Another method is to sort both strings and compare the sorted results.

```go id="mcr4oy"
func IsAnagramBySorting(a, b string) bool {
	if len(a) != len(b) {
		return false
	}

	x := []byte(a)
	y := []byte(b)

	sort.Slice(x, func(i, j int) bool { return x[i] < x[j] })
	sort.Slice(y, func(i, j int) bool { return y[i] < y[j] })

	return string(x) == string(y)
}
```

This requires:

```go id="i1gfd5"
import "sort"
```

Sorting is simple and general for byte strings, but slower than counting for bounded alphabets.

Complexity:

```text id="czapcl"
Time:  O(n log n)
Space: O(n)
```

Counting complexity:

```text id="erw4bl"
Time:  O(n)
Space: O(1) for fixed alphabets, O(k) for maps
```

where `k` is the number of distinct symbols.

## Grouping Anagrams

To group words that are anagrams of each other, compute a canonical key for each word.

For lowercase ASCII, the frequency vector is a good key.

```go id="hrwbto"
func GroupAnagrams(words []string) [][]string {
	groups := make(map[[26]int][]string)

	for _, w := range words {
		var key [26]int
		for i := 0; i < len(w); i++ {
			key[w[i]-'a']++
		}
		groups[key] = append(groups[key], w)
	}

	out := make([][]string, 0, len(groups))
	for _, g := range groups {
		out = append(out, g)
	}

	return out
}
```

The array `[26]int` can be used as a map key because arrays are comparable in Go.

## Find Anagrams in a String

A common sliding window problem asks for all positions where a substring of `s` is an anagram of `p`.

```go id="le2aqd"
func FindAnagrams(s, p string) []int {
	if len(p) > len(s) {
		return nil
	}

	var need [26]int
	var have [26]int

	for i := 0; i < len(p); i++ {
		need[p[i]-'a']++
		have[s[i]-'a']++
	}

	var out []int

	if have == need {
		out = append(out, 0)
	}

	for r := len(p); r < len(s); r++ {
		have[s[r]-'a']++
		have[s[r-len(p)]-'a']--

		if have == need {
			out = append(out, r-len(p)+1)
		}
	}

	return out
}
```

Invariant:

```text id="tyo3j9"
Before comparison, have contains frequencies for the current window of length len(p).
```

Each step adds the new rightmost character and removes the old leftmost character.

## Design Choices

| Case                       | Method                  |              Time |       Space |
| -------------------------- | ----------------------- | ----------------: | ----------: |
| Lowercase ASCII            | `[26]int` counts        |            `O(n)` |      `O(1)` |
| Byte strings               | `[256]int` counts       |            `O(n)` |      `O(1)` |
| Unicode code points        | `map[rune]int`          |            `O(n)` |      `O(k)` |
| Simple general byte method | sorting                 |      `O(n log n)` |      `O(n)` |
| Repeated grouping          | canonical frequency key | `O(total length)` | `O(groups)` |

## Common Pitfalls

Using `len(s)` for Unicode character count gives byte count, not rune count.

For lowercase-only code, failing to validate input can panic or corrupt counts when characters fall outside `'a'` to `'z'`.

Sorting strings directly is impossible in Go because strings are immutable.

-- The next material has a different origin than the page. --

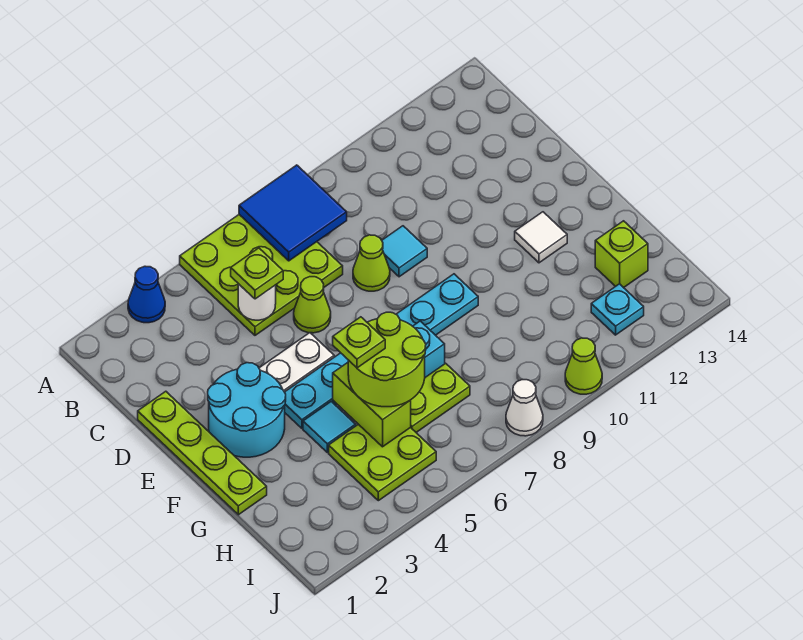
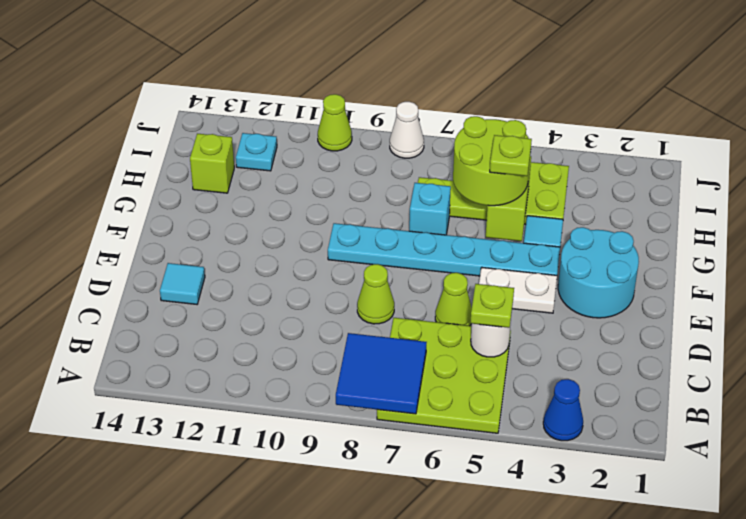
lime plate D1:G1 level 1 -> none
cyan tile D9 level 1 -> cyan tile D13 level 1
white tile F12 level 1 -> none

Convert to `[]byte` or `[]rune`.

For human language, visually identical strings may have different Unicode representations. Normalize before comparison when that matters.

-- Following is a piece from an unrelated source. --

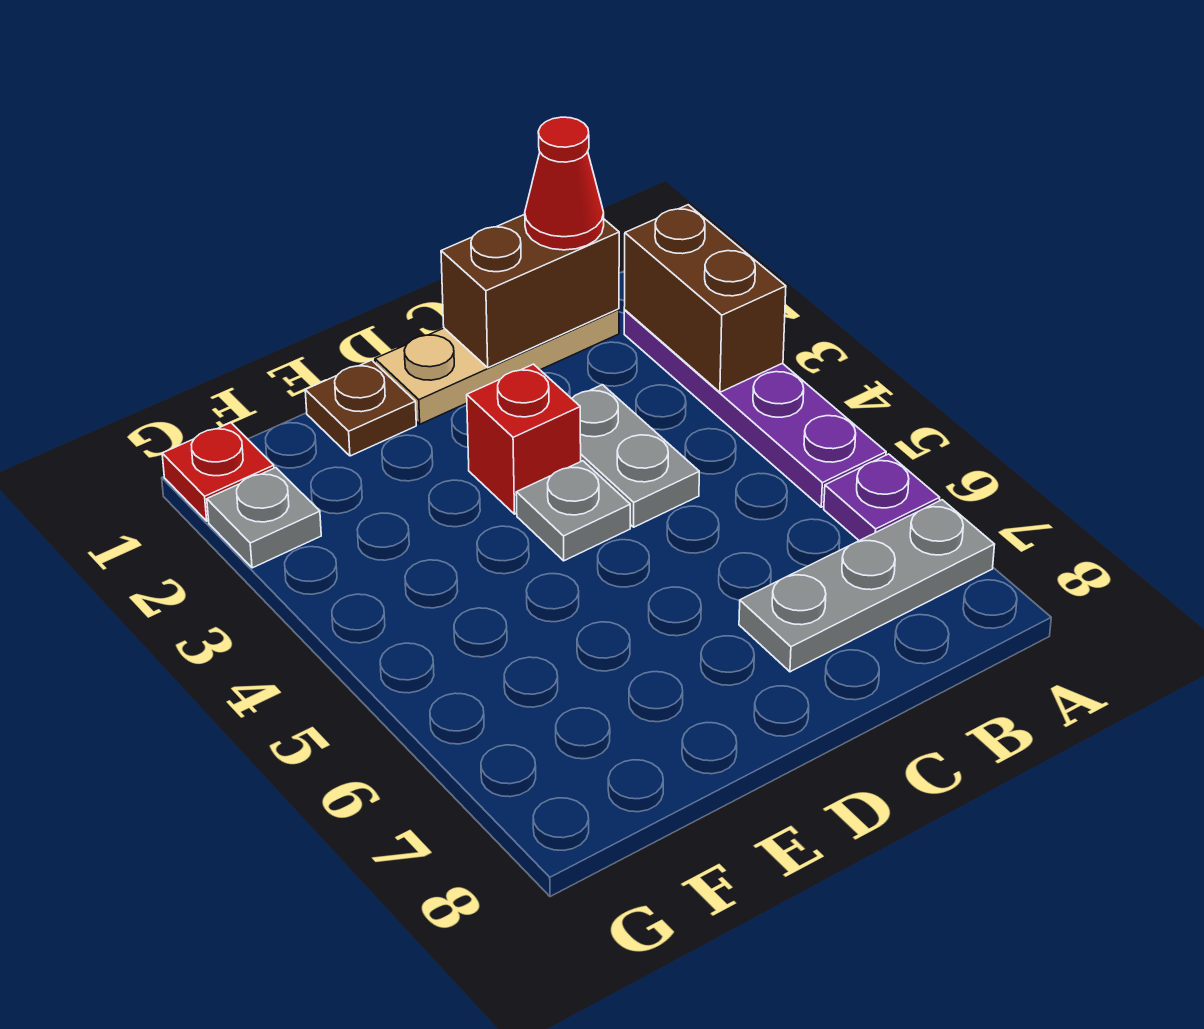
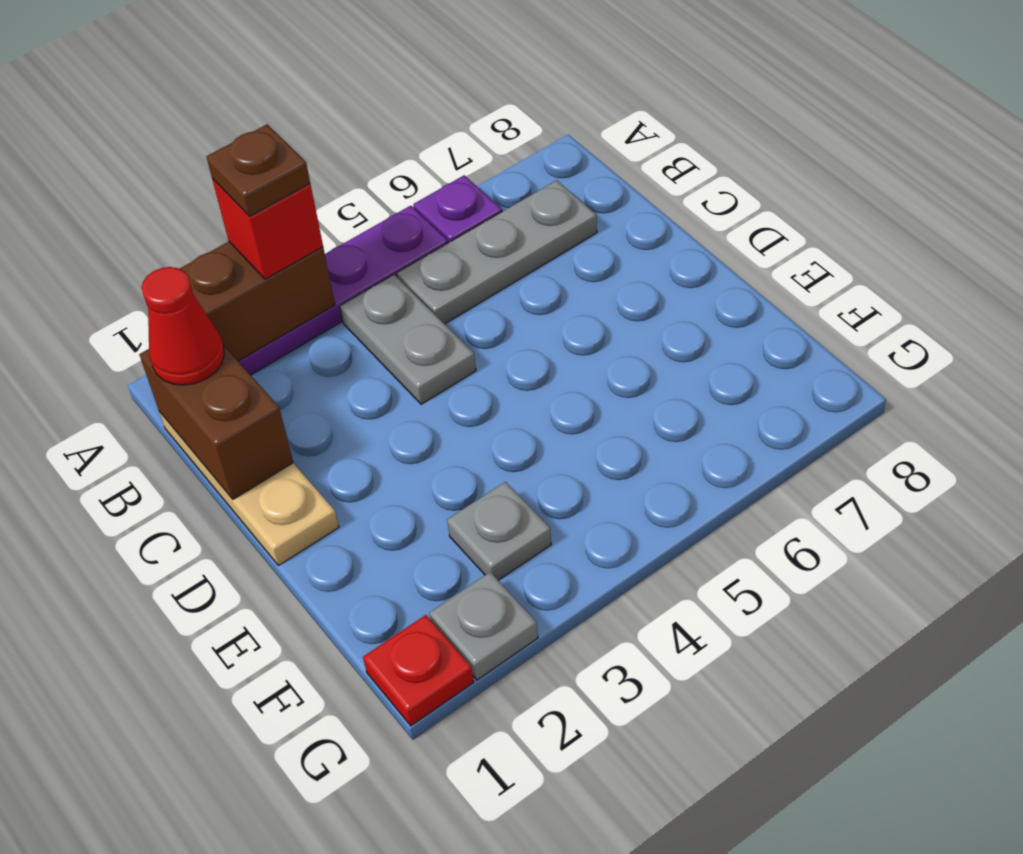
grey plate A7:C7 level 1 -> grey plate B5:B7 level 1
grey plate C3:C4 level 1 -> grey plate B4:C4 level 1
red brick D3 level 1 -> red brick A3 level 3
grey plate D4 level 1 -> grey plate F3 level 1
brown plate E1 level 1 -> brown plate A3 level 4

Using a map key built by concatenating counts without separators can collide. For example, counts `[1, 11]` and `[11, 1]` both become ambiguous if encoded carelessly.

## Takeaway

Anagram detection is equality of frequency tables. Use fixed arrays for small alphabets, maps for larger symbol sets, and sorting when simplicity matters more than linear time. For substring anagram search, combine a frequency table with a fixed-size sliding window.